**Stated task:** Copy out the material below, replacing every "common name" with "vernacular name" and keeping everything else unchanged.

-- Start --

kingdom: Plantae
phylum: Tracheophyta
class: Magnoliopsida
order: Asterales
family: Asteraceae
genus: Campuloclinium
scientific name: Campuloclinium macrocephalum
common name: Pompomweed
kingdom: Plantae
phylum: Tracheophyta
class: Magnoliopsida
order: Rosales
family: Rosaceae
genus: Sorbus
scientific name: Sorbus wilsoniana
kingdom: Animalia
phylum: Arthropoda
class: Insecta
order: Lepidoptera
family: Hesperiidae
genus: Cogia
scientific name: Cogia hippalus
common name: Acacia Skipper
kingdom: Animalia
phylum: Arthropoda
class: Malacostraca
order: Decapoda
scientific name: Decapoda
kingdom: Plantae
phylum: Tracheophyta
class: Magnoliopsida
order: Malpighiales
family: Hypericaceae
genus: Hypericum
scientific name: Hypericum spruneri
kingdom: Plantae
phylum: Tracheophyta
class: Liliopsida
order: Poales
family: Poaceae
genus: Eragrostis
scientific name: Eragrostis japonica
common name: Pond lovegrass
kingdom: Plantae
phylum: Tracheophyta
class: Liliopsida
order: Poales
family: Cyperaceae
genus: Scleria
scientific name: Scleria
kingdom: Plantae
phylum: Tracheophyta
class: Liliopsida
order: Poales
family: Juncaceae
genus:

-- End --

**Reply:**
kingdom: Plantae
phylum: Tracheophyta
class: Magnoliopsida
order: Asterales
family: Asteraceae
genus: Campuloclinium
scientific name: Campuloclinium macrocephalum
vernacular name: Pompomweed
kingdom: Plantae
phylum: Tracheophyta
class: Magnoliopsida
order: Rosales
family: Rosaceae
genus: Sorbus
scientific name: Sorbus wilsoniana
kingdom: Animalia
phylum: Arthropoda
class: Insecta
order: Lepidoptera
family: Hesperiidae
genus: Cogia
scientific name: Cogia hippalus
vernacular name: Acacia Skipper
kingdom: Animalia
phylum: Arthropoda
class: Malacostraca
order: Decapoda
scientific name: Decapoda
kingdom: Plantae
phylum: Tracheophyta
class: Magnoliopsida
order: Malpighiales
family: Hypericaceae
genus: Hypericum
scientific name: Hypericum spruneri
kingdom: Plantae
phylum: Tracheophyta
class: Liliopsida
order: Poales
family: Poaceae
genus: Eragrostis
scientific name: Eragrostis japonica
vernacular name: Pond lovegrass
kingdom: Plantae
phylum: Tracheophyta
class: Liliopsida
order: Poales
family: Cyperaceae
genus: Scleria
scientific name: Scleria
kingdom: Plantae
phylum: Tracheophyta
class: Liliopsida
order: Poales
family: Juncaceae
genus:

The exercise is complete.